What this task involves:
Each line from the one that contains "blue planter [566,366,611,422]" through the last line of the listing below is to be returned exactly as it stands, and nothing else.

Dataset extract:
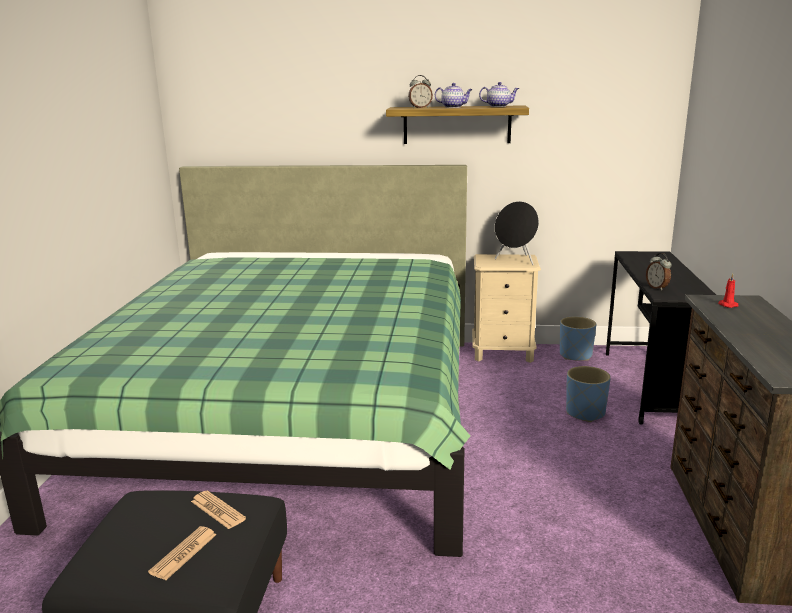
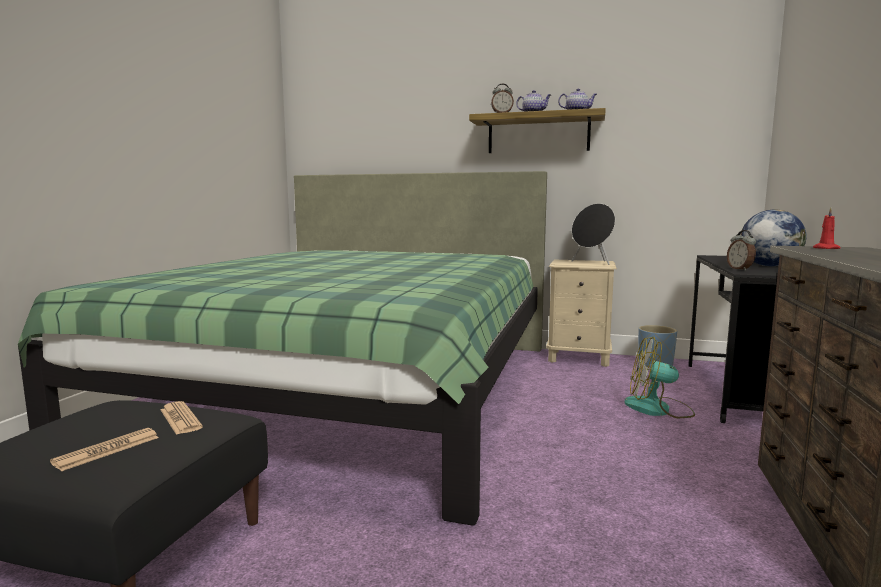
camera: 10 degrees right, 10 degrees down
blue planter [566,366,611,422] -> fan [624,337,695,418]
none -> globe [740,210,806,266]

Output of the task:
blue planter [566,366,611,422] -> fan [624,337,695,418]
none -> globe [740,210,806,266]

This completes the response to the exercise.